Un joven turco herido la semana pasada durante la acción de las fuerzas de seguridad para disolver una protesta antigubernamental en la plaza Taksim de Estambul ha perdido un ojo tras permanecer una semana ingresado tras recibir el impacto de una pelota de goma en la cara.

"Soy afortunado de estar vivo, pero tuve la mala suerte de perder el ojo", dice el joven"Soy afortunado de estar vivo, pero he tenido la mala suerte de perder mi ojo", ha dicho Mahir Gur, un estudiante universitario de 22 años de edad, durante una entrevista concedida al diario turco Hurriyet.

"Fui al parque Gezi con mis amigos. Era la primera vez que iba (desde el inicio de las manifestaciones). A los cinco minutos, la Policía intervino y me disparó una pelota de goma", ha dicho Gur. El proyectil le rompió el pómulo izquierdo y afectó al ojo.

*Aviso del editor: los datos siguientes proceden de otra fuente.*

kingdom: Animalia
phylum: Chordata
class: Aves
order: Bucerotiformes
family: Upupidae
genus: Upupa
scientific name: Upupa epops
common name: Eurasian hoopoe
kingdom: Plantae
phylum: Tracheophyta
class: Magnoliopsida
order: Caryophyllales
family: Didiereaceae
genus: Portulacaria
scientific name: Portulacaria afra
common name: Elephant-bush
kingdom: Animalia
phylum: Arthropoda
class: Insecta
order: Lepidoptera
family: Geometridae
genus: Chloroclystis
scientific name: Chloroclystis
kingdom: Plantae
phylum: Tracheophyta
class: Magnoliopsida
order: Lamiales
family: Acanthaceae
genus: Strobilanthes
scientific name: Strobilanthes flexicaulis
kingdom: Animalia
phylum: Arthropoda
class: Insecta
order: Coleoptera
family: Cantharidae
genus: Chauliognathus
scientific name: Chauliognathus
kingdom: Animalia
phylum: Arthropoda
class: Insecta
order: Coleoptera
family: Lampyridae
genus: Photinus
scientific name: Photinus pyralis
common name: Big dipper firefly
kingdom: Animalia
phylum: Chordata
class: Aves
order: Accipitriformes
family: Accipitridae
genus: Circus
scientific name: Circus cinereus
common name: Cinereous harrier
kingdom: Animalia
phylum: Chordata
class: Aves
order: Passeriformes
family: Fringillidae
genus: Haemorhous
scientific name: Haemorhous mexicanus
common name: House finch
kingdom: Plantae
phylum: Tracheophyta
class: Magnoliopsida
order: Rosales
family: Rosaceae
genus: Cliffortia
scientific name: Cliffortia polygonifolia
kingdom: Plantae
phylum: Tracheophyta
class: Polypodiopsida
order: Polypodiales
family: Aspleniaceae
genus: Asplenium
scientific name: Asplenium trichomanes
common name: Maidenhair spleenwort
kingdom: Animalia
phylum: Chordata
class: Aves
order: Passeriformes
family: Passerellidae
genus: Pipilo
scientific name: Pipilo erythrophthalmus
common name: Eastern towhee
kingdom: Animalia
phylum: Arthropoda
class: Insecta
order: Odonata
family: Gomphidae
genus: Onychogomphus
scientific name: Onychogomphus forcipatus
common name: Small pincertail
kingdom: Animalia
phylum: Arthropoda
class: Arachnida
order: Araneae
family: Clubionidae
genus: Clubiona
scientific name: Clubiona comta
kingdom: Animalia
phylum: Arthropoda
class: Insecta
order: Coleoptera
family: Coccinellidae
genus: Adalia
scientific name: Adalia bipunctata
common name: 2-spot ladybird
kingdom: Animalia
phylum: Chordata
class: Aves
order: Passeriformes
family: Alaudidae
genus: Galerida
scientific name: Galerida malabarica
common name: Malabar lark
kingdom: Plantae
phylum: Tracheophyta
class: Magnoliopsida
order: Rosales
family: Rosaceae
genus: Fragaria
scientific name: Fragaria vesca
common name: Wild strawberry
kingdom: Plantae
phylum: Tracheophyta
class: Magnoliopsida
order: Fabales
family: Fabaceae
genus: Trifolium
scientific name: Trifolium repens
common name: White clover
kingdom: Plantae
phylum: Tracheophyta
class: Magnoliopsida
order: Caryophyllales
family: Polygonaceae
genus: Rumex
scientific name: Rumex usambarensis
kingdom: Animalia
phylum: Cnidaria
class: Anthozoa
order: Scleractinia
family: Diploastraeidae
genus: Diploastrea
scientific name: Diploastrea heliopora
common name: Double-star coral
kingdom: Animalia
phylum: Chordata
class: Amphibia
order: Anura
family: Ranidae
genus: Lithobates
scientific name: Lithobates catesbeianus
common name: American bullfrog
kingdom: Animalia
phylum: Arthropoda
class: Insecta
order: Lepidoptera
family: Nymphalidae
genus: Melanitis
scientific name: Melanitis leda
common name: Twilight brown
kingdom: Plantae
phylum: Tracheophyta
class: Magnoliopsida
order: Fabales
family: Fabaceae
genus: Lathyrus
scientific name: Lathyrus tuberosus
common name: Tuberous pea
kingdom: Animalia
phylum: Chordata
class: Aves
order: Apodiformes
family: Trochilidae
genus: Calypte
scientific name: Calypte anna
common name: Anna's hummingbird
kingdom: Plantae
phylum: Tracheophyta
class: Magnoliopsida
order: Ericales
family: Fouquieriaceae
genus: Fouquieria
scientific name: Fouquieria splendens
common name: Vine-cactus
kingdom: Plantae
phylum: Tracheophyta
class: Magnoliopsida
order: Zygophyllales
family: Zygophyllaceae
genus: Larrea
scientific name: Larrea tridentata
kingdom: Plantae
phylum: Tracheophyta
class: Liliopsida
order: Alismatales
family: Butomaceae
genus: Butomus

El joven ha agregado que ya no puede ver la televisión para informarse sobre las manifestaciones en Taksim y que únicamente recibe información sobre las protestas cuando sus amigos le llaman por teléfono.  

Asimismo, Gur ha asegurado que no pertenece a ningún partido ni organización y que fue a Gezi para preservar el parque y protestar contra el recorte de los derechos y libertades en el país.

Por su parte, su madre ha solicitado al Gobierno que emita una disculpa oficial y que juzgue al responsable de lo sucedido. "Quiero que se localice a los que hicieron esto a mi hijo, que le devuelvan el ojo", ha dicho.

"¿Pueden hacer eso? Dispararon a la cabeza de mi hijo. ¿Quién haría esto a un ser humano?", se ha preguntado la madre de Gur, quien ha anunciado que la familia ha iniciado acciones legales contra el agente responsable del disparo.

Las protestas comenzaron en Estambul a raíz del anuncio de la tala de árboles centenarios de la plaza Taksim para la construcción de un centro comercial, pero la violenta represión policial contra los manifestantes provocó una movilización aún mayor, que se extendió a otras ciudades del país, para denunciar lo que consideran autoritarismo del primer ministro, Recep Tayyip Erdogan.